The United States Naval Academy improperly spent and received gifts and corporate sponsorships from 2005-2010, according to an audit released Thursday by the U.S. Department of Defense's Office of the Inspector General, the Associated Press reported. The audit, which served as a follow-up to a 2009 audit, showed that the Naval Academy spent $3.5 million to produce a short film and six commercials aimed at recruiting soldiers. The audit claims that these funds were not appropriated for the film, and the contract that allowed for their use violated the Antideficiency Act since the money was not issued by Congress, according to the AP. The audit also showed that the academy's deputy for finance, who resigned earlier this year, improperly accepted $184,000 in gifts from alumni. The academy also allegedly received $343,208 in improper corporate sponsorships between April 2007 and March 2010 that was spent on activities that did not benefit students, the AP reported.

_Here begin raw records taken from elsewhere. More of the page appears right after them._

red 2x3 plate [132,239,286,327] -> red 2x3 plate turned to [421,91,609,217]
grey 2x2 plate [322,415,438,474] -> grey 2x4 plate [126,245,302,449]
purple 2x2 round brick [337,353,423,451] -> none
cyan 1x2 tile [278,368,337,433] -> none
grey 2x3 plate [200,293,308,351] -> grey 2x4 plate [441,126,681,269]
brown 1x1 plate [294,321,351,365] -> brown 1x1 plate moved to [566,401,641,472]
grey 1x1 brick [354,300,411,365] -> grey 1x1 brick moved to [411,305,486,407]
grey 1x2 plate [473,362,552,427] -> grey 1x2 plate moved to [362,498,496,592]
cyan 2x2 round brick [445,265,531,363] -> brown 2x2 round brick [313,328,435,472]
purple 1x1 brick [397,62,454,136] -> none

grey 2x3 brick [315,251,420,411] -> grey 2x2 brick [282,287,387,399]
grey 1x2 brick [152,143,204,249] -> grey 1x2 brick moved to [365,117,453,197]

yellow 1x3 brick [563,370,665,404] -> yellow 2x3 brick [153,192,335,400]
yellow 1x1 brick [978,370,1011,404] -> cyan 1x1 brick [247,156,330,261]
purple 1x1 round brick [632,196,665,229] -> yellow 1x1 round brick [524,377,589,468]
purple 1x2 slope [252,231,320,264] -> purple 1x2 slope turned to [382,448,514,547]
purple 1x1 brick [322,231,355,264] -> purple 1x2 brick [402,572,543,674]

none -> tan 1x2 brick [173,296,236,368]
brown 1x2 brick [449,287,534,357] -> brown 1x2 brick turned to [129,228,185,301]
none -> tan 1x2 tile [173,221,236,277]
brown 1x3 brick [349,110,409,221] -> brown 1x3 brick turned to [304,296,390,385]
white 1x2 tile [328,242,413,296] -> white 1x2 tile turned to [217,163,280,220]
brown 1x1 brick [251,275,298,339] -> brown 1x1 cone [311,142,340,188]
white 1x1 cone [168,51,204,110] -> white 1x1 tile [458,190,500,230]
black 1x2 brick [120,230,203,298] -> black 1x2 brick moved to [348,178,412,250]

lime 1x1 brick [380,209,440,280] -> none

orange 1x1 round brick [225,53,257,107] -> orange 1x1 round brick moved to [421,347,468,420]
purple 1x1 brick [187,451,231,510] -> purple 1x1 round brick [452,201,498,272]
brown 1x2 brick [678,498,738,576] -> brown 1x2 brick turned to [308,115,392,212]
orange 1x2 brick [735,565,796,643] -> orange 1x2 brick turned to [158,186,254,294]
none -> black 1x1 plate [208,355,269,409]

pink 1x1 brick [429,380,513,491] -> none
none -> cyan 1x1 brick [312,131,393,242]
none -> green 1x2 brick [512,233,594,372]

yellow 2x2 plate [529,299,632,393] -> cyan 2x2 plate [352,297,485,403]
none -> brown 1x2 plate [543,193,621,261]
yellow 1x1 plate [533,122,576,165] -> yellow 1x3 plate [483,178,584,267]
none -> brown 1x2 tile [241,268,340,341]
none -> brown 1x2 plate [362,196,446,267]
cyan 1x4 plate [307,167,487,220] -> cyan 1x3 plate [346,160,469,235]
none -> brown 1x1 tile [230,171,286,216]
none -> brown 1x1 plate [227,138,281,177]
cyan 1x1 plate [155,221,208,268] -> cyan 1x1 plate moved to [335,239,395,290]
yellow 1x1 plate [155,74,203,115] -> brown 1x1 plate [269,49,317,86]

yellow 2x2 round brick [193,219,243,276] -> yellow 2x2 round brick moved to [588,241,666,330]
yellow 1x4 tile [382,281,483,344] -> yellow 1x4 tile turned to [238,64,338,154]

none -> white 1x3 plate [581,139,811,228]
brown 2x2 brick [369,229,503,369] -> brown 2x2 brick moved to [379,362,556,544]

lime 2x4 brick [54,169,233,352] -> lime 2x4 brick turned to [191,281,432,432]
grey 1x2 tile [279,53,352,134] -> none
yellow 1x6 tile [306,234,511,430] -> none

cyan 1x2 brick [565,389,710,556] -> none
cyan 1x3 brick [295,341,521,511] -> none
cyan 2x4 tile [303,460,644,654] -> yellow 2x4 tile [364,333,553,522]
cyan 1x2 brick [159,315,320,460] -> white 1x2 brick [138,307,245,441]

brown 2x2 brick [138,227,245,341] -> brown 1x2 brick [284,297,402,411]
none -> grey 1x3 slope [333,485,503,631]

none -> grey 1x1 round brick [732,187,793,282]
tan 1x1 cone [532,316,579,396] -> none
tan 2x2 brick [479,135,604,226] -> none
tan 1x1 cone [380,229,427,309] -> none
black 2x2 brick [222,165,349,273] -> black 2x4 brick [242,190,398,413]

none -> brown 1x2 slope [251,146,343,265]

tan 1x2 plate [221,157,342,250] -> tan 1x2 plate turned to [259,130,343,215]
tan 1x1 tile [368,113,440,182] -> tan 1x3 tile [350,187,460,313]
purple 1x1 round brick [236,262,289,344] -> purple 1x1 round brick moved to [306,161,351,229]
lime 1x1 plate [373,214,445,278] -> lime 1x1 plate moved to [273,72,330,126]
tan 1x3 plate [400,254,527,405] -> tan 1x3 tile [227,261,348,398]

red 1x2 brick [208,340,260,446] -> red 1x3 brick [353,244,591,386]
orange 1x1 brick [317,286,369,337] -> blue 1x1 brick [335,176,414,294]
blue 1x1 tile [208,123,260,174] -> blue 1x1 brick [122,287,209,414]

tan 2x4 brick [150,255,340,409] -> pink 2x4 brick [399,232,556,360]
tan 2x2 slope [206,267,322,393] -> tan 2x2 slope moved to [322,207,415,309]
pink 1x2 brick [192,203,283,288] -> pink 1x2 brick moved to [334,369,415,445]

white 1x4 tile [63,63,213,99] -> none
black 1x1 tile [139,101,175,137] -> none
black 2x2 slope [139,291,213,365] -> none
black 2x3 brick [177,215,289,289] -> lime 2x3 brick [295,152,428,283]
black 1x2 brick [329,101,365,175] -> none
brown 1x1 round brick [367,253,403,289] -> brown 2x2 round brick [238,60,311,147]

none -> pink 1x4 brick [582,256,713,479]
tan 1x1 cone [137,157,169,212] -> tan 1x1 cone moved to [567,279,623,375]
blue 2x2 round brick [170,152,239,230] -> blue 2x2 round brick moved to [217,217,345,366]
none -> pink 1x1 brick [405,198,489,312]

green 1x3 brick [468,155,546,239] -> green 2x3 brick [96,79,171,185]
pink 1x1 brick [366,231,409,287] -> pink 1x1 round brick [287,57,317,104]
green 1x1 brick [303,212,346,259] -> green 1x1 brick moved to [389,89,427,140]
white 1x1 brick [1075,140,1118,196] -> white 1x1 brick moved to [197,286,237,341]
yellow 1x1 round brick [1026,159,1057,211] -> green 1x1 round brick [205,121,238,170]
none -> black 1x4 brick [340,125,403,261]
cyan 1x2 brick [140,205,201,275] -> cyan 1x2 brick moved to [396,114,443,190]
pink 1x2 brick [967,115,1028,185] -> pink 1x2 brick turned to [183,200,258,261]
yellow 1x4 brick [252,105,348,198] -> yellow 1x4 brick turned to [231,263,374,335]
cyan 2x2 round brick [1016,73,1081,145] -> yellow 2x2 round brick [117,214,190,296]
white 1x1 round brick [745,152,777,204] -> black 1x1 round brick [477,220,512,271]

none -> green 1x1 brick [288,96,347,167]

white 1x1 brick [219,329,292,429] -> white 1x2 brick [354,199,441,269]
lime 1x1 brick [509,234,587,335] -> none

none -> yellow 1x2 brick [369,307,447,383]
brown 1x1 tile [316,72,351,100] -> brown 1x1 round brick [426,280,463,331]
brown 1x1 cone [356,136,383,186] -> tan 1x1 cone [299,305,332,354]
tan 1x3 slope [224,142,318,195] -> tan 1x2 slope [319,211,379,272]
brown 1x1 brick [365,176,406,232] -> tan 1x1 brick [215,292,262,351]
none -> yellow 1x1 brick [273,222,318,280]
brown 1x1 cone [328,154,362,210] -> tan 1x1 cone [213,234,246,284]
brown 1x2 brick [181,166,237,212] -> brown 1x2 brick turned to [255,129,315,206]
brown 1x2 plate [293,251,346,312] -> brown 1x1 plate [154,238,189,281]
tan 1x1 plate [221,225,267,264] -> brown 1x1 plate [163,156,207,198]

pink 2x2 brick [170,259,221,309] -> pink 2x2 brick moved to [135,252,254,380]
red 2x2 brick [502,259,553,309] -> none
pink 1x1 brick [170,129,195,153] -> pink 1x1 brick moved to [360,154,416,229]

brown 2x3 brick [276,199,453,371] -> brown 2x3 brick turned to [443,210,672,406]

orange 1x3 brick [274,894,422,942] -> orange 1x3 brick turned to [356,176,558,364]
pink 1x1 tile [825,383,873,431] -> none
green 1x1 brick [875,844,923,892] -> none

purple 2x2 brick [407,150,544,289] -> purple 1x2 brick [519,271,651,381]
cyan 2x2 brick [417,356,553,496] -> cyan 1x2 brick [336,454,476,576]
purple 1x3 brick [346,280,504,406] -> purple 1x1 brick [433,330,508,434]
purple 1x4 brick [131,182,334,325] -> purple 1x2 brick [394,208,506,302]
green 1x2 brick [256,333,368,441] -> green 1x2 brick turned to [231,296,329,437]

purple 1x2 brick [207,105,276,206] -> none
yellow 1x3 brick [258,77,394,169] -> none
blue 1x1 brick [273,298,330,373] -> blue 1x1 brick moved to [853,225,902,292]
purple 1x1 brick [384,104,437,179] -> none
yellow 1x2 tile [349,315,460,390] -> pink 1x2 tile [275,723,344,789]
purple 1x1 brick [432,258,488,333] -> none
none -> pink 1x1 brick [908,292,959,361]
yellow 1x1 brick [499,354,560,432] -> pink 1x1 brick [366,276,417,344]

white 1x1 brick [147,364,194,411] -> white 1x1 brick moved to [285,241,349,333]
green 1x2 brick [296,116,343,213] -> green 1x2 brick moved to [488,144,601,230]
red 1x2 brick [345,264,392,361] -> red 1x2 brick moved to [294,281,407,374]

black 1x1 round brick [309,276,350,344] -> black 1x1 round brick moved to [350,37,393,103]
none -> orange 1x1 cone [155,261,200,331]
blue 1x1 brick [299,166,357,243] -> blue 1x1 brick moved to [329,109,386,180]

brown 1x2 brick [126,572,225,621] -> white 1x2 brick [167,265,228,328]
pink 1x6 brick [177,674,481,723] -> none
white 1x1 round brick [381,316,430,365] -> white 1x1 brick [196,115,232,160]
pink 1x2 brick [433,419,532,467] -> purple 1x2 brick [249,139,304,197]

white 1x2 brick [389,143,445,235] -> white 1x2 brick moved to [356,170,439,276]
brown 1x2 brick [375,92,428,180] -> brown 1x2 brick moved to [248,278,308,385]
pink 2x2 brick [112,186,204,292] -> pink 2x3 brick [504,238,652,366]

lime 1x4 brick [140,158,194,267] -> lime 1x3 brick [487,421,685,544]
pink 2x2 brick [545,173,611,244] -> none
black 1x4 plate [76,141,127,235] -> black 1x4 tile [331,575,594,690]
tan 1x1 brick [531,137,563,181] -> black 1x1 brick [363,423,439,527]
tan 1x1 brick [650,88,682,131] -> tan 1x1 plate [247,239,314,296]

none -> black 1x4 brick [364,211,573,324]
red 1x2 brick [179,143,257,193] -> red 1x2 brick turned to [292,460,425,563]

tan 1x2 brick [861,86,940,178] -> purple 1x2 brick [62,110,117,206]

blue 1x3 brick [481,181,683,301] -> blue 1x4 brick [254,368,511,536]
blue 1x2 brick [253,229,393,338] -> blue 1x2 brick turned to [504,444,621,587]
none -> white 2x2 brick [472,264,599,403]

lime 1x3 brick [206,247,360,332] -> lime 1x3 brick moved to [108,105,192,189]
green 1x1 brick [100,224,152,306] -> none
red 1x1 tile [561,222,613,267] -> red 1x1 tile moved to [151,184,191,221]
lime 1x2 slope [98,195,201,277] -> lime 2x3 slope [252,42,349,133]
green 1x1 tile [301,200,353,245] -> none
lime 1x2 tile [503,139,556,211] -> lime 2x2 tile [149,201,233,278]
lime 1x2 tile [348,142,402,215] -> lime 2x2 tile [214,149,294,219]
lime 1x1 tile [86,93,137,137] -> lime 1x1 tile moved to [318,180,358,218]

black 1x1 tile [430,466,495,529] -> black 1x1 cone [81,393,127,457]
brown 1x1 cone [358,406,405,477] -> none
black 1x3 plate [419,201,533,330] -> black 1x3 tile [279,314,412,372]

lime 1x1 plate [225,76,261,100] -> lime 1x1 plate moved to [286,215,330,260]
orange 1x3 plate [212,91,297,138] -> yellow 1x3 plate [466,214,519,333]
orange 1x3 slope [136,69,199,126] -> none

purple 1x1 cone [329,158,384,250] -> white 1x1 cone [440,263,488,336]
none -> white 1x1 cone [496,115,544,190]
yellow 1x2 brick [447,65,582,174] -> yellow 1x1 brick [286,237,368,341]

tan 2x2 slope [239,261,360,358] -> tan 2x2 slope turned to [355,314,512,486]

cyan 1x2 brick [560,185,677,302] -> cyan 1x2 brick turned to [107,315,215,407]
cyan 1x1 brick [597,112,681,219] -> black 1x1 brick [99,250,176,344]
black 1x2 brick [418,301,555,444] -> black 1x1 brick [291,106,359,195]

Veterans who use the GI Bill to attend college after completing their service are likely to succeed if they receive support from their respective schools, according to a Nov. 10 report conducted by Operation College Promise and the Pat Tillman Foundation. The study, titled "Completing the Mission: A Pilot Study of Veteran Students' Progress Toward Degree Attainment in the Post 9/11 Era," examined seven public universities that offered significant support to their student veterans. Of the 200 veterans studied, the average grade point average was 3.04, and 94 percent of the students remained enrolled from Fall 2010 to Spring 2011, with 71 percent of students earning every credit attempted, according to the report. Researchers plan to conduct a study of veterans at institutions that do not offer veterans substantial support in order to compare findings, Hunter Riley, director of programs at the Pat Tillman Foundation, said in an interview with Inside Higher Ed.